**Text for analysis**
============================================================
Monday, Sep. 17, 1984
Taking It on the Road
By Philip Elmer-DeWitt
Portables turn up on bikes, bleachers and battlefields
Rock-'n'-Roll Drummer Mickey Hart of the Grateful Dead takes one along on road trips, tapping out messages between performances. Space Shuttle Trainee Loren Acton has his along when he leaves Sunnyvale, Calif, for the Kennedy Space Center, using it to draft memos and read mail. New York Photographer Rick Smolan carries one on photo assignments, putting him in contact with cameramen all around the world. Physician Andrew Bern relies on his to get patient information in medical emergencies. Says Bern: "I don't go anywhere without it. Some day it will save lives."
What do doctor, drummer, photographer and astronaut have in common? None of them would leave home without his portable computer. Propped on knees and laps and fold-down trays, these marvels of miniaturization are turning up in the most familiar places: planes, buses, restaurants, at the track and on the campaign trail. Portable computers have shrunk in three years from the size of sewing machines to no bigger than a TV dinner, and in some circles they have become as ubiquitous as wristwatch calculators, headphone stereos and beepers. According to Dataquest, a California research firm, Americans this year will pay $400 to $3,000 each for some 470,000 lap-size computers, up from 10,000 two years ago. Within four years, says Dataquest, sales of portables will be growing faster than those of their desktop big brothers.
Until now, truly portable computers have been too limited or too expensive to attract a mass market. Early hand-held machines were glorified calculators with one-line screens. The first full-screen model, Grid Systems' Compass computer, cost $8,150 when it was introduced in 1982. But falling prices for both flat-panel display screens and computer chips that require little energy have made lap-size computers affordable. Last year Seattle-based Microsoft and Japan's Kyocera came up with the first winner: an eight-line screen with a full-size keyboard that could be sold with built-in software for less than $800. Marketed in slightly different models by Radio Shack, NEC and Olivetti, the machine was an instant hit. Hewlett-Packard and Epson have already introduced "laptops" that boast even more advanced features, and Data General is set to launch a machine next week that shows 25 lines of text.
Selling take-me-along machines is not without its risks, however. The market is littered with portables that never quite took off. In July, Convergent Technologies halted production on its Workslate computer, a $1,000 laptop with built-in financial-planning software. Gavilan Computers, which has introduced two different models aimed at traveling executives, is now scrambling for survival. Complains Convergent President Allen Michels: "The market for portable business computers just isn't there, at any price."
Nonetheless, lightweight machines that can be used for writing and telephone communications have caught on with at least one group of influential users: the press. According to some estimates, as many as half of Radio Shack's bestselling TRS-80 Model 100 portables have been sold to journalists. This year, laptops are being issued to reporters at nearly every U.S. news organization, including United Press International, Associated Press, the New York Times, the Washington Post, TIME and Newsweek.
============================================================
**Entries supplied**
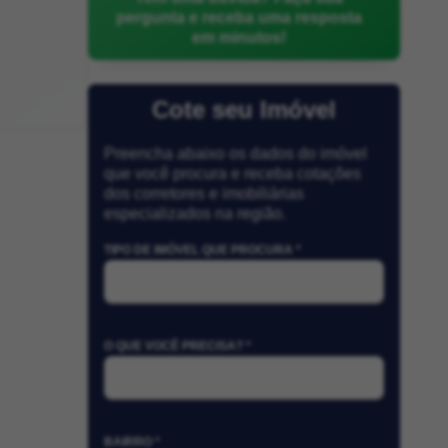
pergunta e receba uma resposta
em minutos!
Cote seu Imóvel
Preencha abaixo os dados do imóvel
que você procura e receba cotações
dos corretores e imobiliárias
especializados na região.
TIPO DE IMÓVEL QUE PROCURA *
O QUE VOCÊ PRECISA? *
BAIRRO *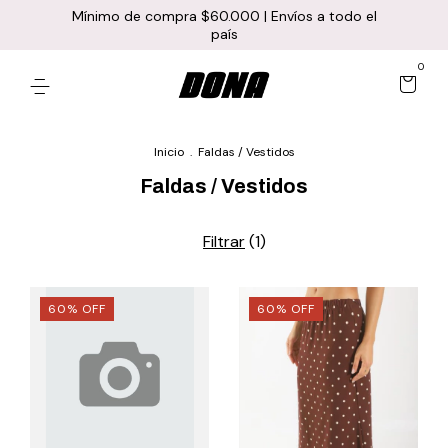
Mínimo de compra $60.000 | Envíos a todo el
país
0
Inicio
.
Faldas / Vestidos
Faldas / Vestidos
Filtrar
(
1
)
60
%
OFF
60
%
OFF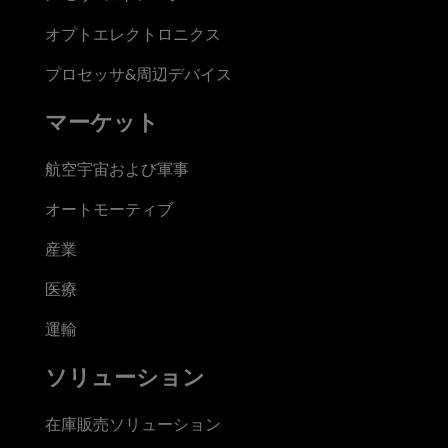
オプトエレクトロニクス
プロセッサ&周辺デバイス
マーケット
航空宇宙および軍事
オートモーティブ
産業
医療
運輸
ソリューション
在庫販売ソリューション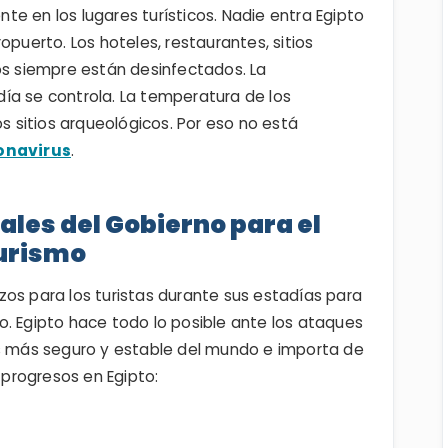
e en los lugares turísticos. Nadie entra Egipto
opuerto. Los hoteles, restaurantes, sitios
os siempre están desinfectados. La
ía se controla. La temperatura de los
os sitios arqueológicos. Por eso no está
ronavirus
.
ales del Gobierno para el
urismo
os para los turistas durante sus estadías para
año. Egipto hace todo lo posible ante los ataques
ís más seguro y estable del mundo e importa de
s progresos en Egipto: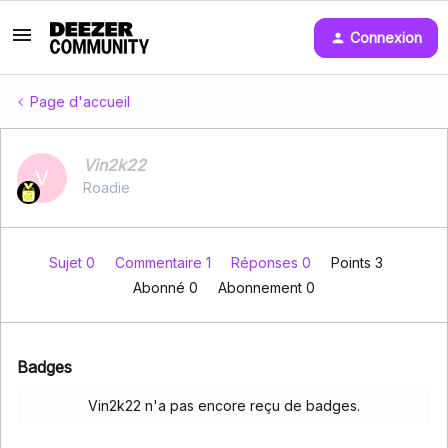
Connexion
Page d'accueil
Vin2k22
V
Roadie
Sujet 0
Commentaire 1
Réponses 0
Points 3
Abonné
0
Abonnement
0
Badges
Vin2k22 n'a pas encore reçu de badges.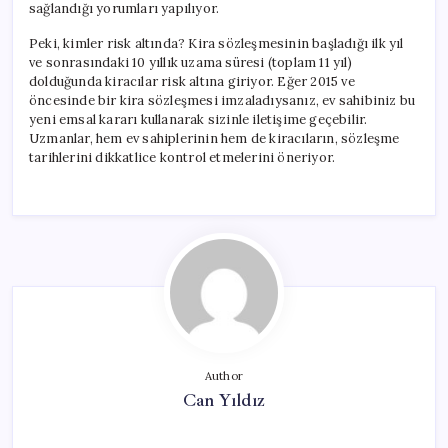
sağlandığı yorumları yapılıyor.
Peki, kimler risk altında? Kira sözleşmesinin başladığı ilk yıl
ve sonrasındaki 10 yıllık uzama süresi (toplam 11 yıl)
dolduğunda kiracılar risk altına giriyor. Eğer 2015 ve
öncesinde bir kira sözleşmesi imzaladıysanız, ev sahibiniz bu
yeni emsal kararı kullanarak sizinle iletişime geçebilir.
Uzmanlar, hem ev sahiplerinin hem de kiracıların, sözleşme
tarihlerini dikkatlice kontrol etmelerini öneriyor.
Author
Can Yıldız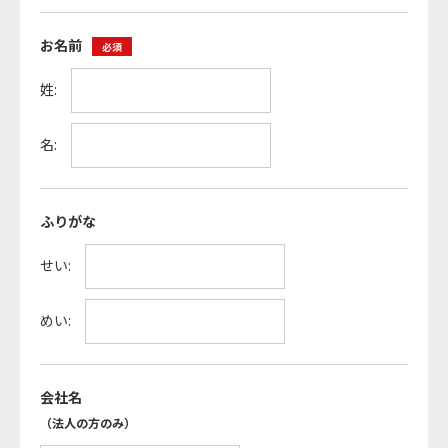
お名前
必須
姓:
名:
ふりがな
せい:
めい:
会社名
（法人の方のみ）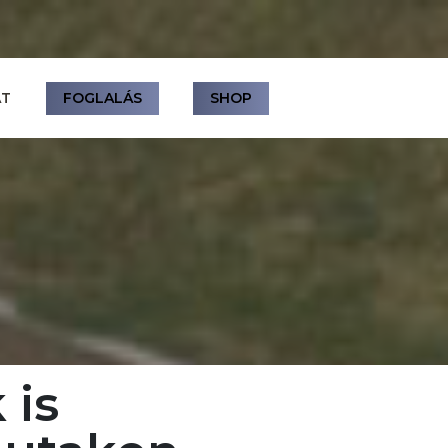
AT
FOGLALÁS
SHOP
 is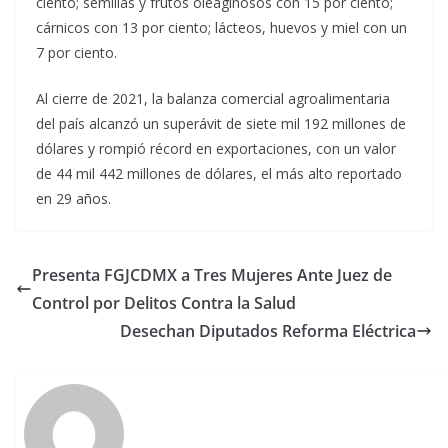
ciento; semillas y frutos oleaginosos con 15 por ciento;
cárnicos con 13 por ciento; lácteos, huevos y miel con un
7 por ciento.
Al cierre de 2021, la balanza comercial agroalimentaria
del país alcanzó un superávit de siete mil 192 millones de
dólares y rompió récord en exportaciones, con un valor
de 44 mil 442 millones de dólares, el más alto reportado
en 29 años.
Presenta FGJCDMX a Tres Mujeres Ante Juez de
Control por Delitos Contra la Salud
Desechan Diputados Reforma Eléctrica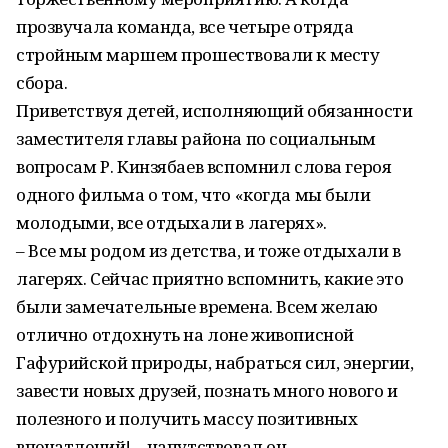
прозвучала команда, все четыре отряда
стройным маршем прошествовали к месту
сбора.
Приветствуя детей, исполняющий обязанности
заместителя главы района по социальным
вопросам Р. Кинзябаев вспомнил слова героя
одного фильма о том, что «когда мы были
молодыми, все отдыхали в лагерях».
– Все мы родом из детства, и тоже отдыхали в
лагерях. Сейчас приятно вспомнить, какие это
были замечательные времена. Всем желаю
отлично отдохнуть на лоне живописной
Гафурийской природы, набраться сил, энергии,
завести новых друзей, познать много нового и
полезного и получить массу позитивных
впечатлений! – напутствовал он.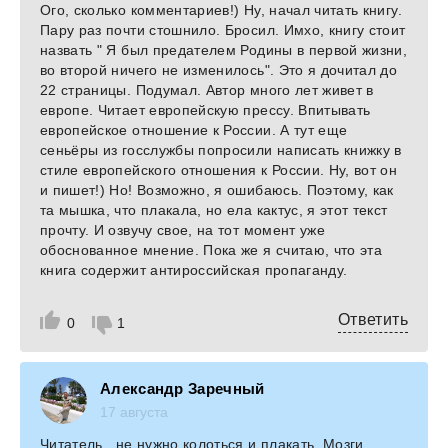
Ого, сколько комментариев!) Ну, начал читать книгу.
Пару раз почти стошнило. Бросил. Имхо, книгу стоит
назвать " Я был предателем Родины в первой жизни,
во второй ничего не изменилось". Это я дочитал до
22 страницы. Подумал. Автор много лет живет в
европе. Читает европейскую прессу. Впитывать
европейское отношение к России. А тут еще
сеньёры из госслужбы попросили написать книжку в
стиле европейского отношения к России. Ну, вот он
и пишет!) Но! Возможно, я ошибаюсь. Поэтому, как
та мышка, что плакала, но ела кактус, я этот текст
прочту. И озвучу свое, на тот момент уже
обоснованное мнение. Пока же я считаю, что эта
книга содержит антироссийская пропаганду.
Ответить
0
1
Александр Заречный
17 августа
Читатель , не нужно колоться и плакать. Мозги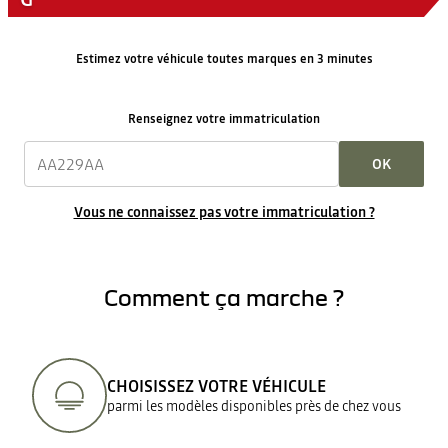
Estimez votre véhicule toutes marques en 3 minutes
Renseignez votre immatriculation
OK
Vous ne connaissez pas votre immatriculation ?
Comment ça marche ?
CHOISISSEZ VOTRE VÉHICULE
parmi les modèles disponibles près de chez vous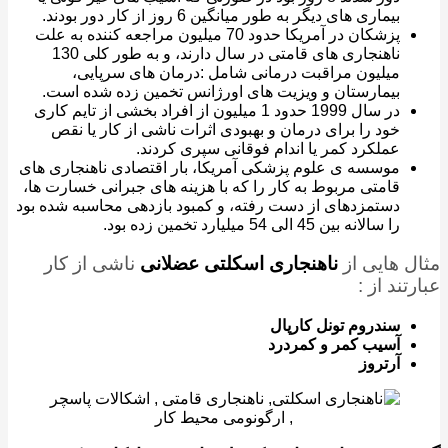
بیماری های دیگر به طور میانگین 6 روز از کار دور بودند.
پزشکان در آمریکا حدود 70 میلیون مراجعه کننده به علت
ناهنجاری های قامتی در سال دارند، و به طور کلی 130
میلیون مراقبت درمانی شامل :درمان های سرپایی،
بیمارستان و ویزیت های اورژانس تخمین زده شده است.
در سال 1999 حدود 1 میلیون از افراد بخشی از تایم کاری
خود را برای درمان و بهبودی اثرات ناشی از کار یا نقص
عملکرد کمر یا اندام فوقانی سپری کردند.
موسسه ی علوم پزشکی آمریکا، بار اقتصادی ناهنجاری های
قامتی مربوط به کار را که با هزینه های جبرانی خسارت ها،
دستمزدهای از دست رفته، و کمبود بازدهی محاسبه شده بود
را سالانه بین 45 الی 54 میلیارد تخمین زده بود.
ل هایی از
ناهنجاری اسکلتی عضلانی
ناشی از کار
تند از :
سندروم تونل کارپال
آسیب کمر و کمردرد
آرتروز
============================================================
**Tasks to perform**
**A)** Answer these questions about the article on portable computers:
(i) What did Grid Systems' Compass computer cost when it was introduced in 1982?
(ii) In what month did Convergent Technologies halt production on its Workslate computer?
(iii) How many lines of text does the machine Data General is set to launch show?
**B)** Extract everything in the article on portable computers from "Nonetheless, lightweight machines" down to "TIME and Newsweek.".
The material is separate from the article on portable computers.

**Solved problems**
**A)**
(i) $8,150
(ii) July
(iii) 25

**B)**
Nonetheless, lightweight machines that can be used for writing and telephone communications have caught on with at least one group of influential users: the press. According to some estimates, as many as half of Radio Shack's bestselling TRS-80 Model 100 portables have been sold to journalists. This year, laptops are being issued to reporters at nearly every U.S. news organization, including United Press International, Associated Press, the New York Times, the Washington Post, TIME and Newsweek.